───── Exercise data ─────

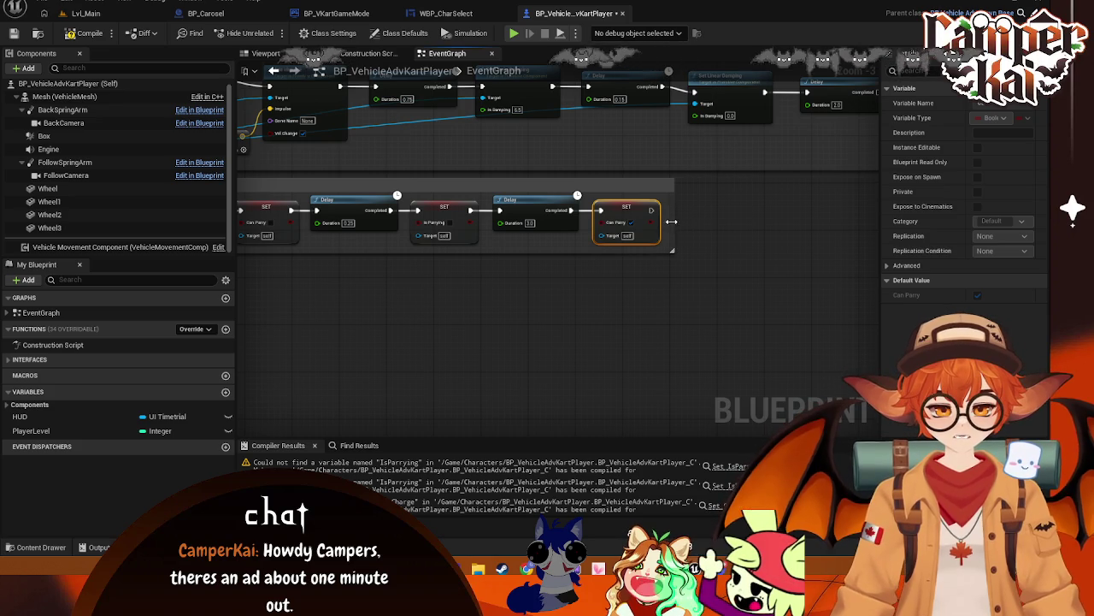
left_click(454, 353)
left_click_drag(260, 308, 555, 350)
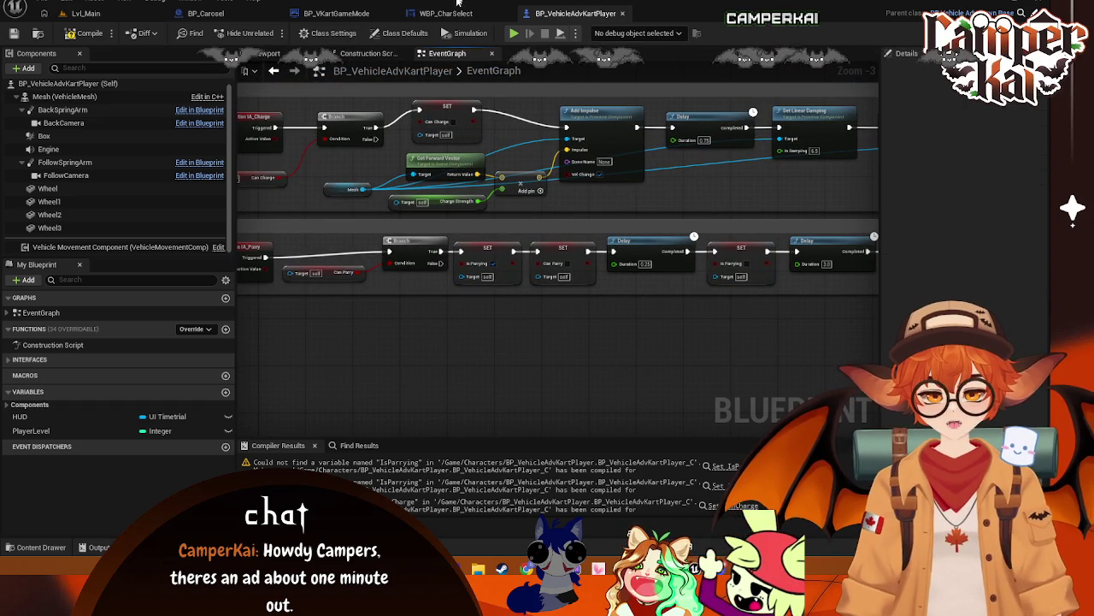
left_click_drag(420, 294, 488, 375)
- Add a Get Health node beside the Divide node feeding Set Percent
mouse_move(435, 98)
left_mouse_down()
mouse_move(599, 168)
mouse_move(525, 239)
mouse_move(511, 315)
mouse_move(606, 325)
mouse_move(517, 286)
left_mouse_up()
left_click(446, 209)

─────
───── Exercise data ─────

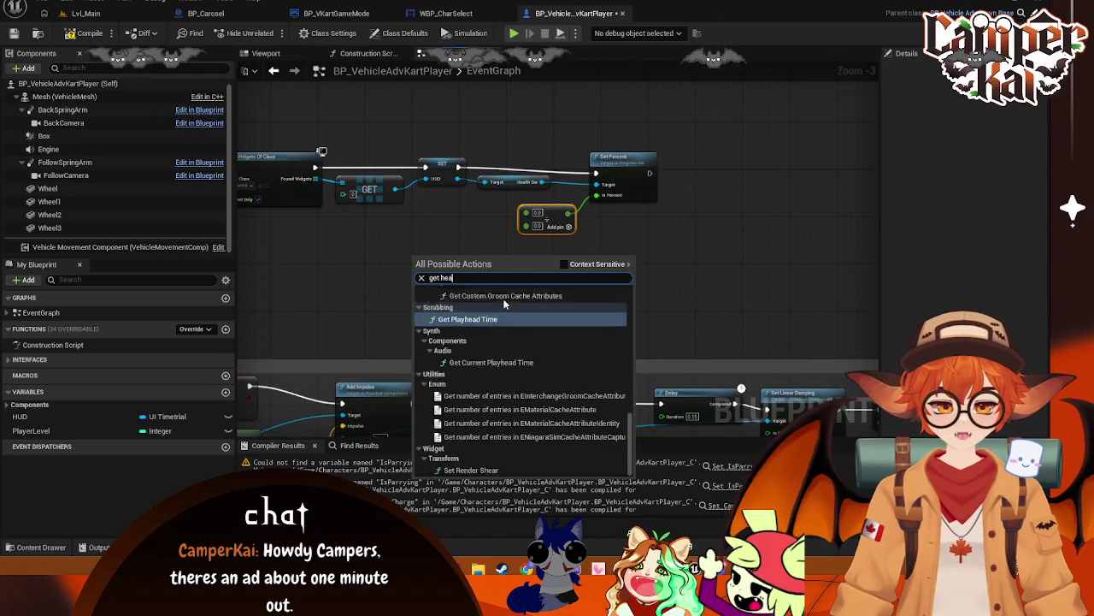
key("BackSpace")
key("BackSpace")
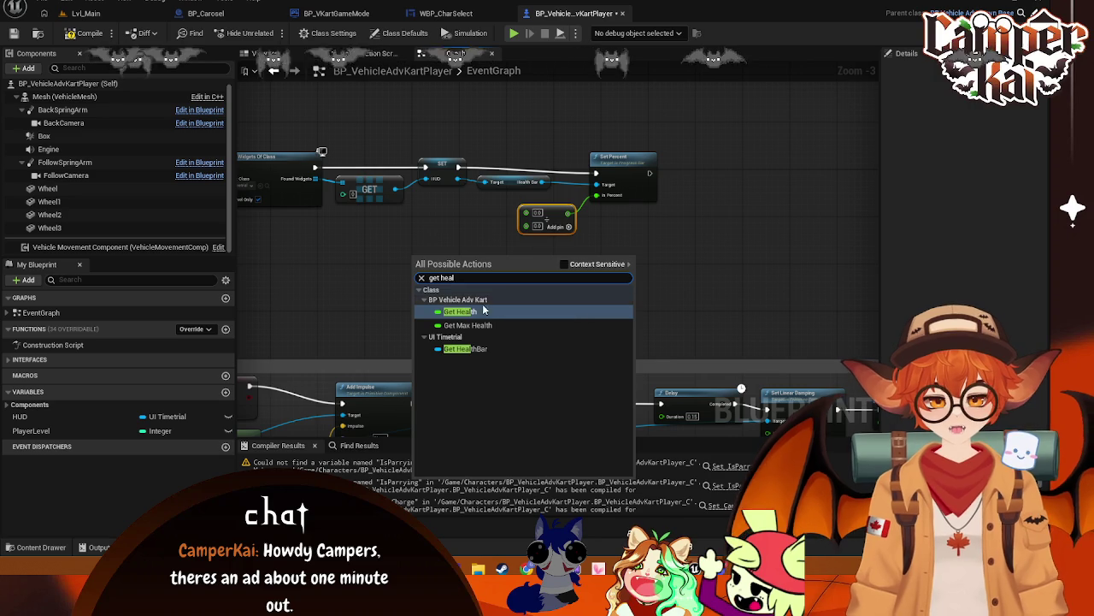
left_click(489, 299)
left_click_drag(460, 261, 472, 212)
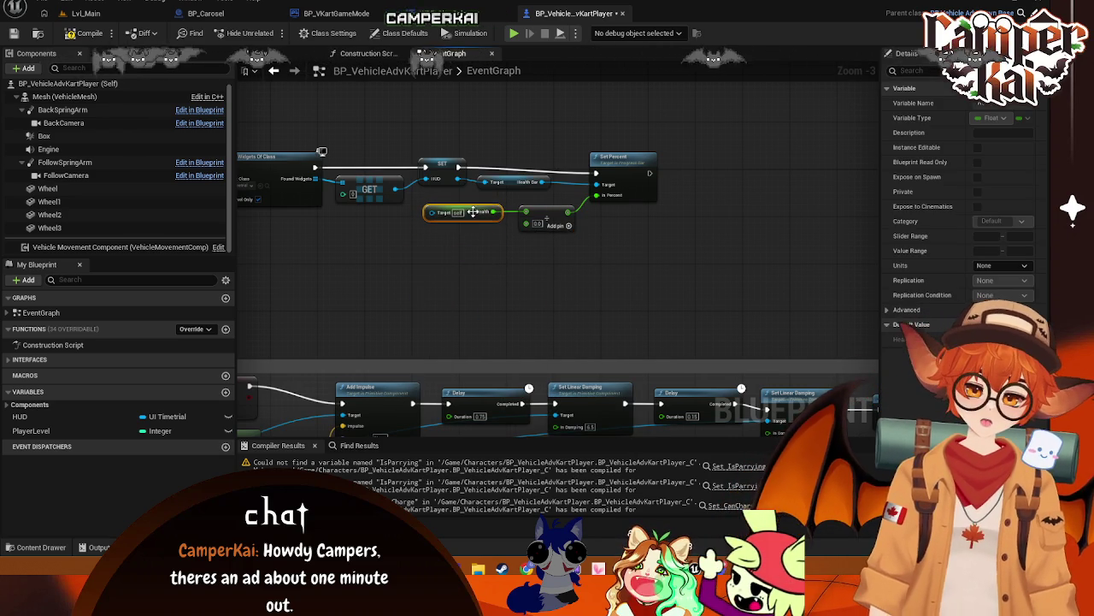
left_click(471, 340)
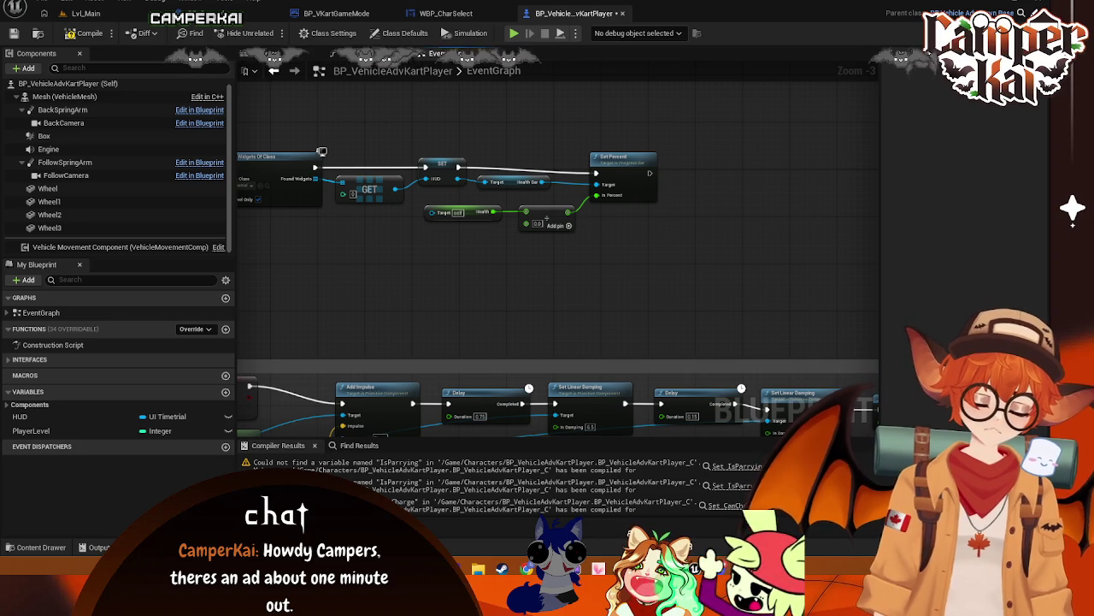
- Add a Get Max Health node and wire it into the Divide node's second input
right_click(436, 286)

─────

Please copy, exactly and with nothing else, the lines above beginning at the line that has "mouse_move(525, 239)" and ending with the line that has "left_click(446, 209)".

Solution below >>
mouse_move(525, 239)
mouse_move(511, 315)
mouse_move(606, 325)
mouse_move(517, 286)
left_mouse_up()
left_click(446, 209)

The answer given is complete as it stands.